Beer is the “meat and potatoes” of the drinking world. Sure there are faster ways to get sh*tfaced, and there are much classier drinks to sip, but since the dawn of alcoholism, beer has been the centerpiece. It is the world’s most widely consumed alcoholic beverage, and the third most popular beverage overall (behind water and tea). The earliest recorded reference to beer is found in ancient Egyptian and Mesopotamian written histories, although historians believe that the first brewskies could have been chugged as early as 9500 BC when barley was first farmed by our Neolithic ancestors.
We all love to grab a pitcher with friends at the bar, or knock a few back during a football game, but there are a surprising amount of amazing foods you can make with it, too. Most of them are easy, cheap, hearty, and sure to be a party favorite. I’ve started out with three of my favorites, but I’ll keep them coming as I get to them and when I run out of other crap to write about:
Who doesn’t love fresh baked bread? Bread goes great with just about everything — even as a side to other beer-made dishes. The greatest part is the the beer takes on the taste of whatever beer you use to make it, so using a Pale Ale will result in a rich, flavorful bread, something like Blue Moon or Budweiser bread will take on a classic beer taste, and Pabst bread will taste like sh*t.
- 3 cups flour (sifted)
- 3 teaspoons baking powder (omit if using Self-Rising Flour)
- 1 teaspoon salt (omit if using Self-Rising Flour)
- 1/4 cup sugar
- 1 (12 ounce) can beer
- 1/2 cup melted butter (1/4 cup will do just fine)

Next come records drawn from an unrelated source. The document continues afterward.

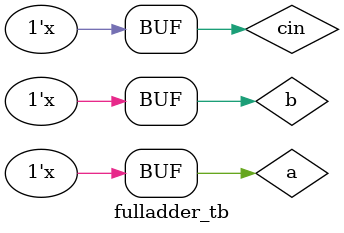
<source format=v>
module fulladder(
input a,b,cin,
output s,cout
);

assign s = a ^ b ^ cin;
assign cout = ((a ^ b) & cin)|(a & b);

endmodule

module fulladder_tb();
reg a,b,cin;
wire s,cout;

fulladder dut(a,b,cin,s,cout);

initial a=1'b0;
initial b=1'b0;
initial cin=1'b0;

always #20 a=a+1'b1;
always #25 b=b+1'b1;
always #30 cin=cin+1'b1;

initial $monitor("a = %0b b = %0b cin = %0b s = %0b cout = %0b",a,b,cin,s,cout);

endmodule

</source>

Preheat your oven to 375. Mix up the dry ingredients and pour in the beer. Stir until it becomes a batter, then dump it into a greased bread pan. Pour the melted butter over the top of the batter. I will then dump some sugar on top, but some people grate cheese on top. Both are f*cking delicious. Bake for around an hour or until it looks like bread. You’ll have to let it cool for like 15 minutes before it will cut well, after that just dig in!
Beer Battered Anything
Chicken and (even better) fish taste great with a crispy beer batter. Use the fish in fish tacos on a hot day, or make some fish and chips. As long as you’ve got some way to fry it, beer-battered anything is sure to be a big win.
- 1 cup all-purpose flour
- 2 tablespoons garlic powder
- 2 tablespoons paprika
- 2 teaspoons salt
- 2 teaspoons ground black pepper
- 1 egg, beaten
- 1 (12 fluid ounce) can or bottle beer
Mix up the dry ingredients, then add the egg and stir. Slowly stir in the beer until a thin batter is formed. Then just dip whatever you’re frying into the batter and dump it straight into the fryer.
Cook your sh*t like an Irish mountain man– just smother whatever you’re making in gravy. This Guinness gravy is awesome over fried chicken, a pot roast, some pasties, shepherd’s pie, a thick steak, or some potatoes. It’s super simple and derives most of its flavor from dark, delicious Guinness.
- 2 Big White Onions
- 4 Tablespoons Butter
- 2 Sprigs Fresh Rosemary
- ¼ Cup Flour
- 2 Cans of Guinness (Approximately 4 Cups)
Chop up the onions like a boss — the thinner they are cut the faster they will cook. In a large saucepan, melt the butter over medium heat with the rosemary in it (flavor infusion, bitches), and when you can smell the rosemary and all the butter is gone, add the onions and sautee for around 15 minutes (until the onions are golden brown and caramelized). Sprinkle the flour over the onions and stir for another couple of minutes (this is where it gets tricky because you want to cook it into gravy without burning it). Now pour in the Guinness, and you just cook it while stirring fairly frequently until it thickens up. When it’s cooked, you just remove the rosemary and add salt and pepper to taste — and then put it in a blender, or, if you like the texture (aka you are a man) just use it as is. Pour it on your equally manly meal and enjoy.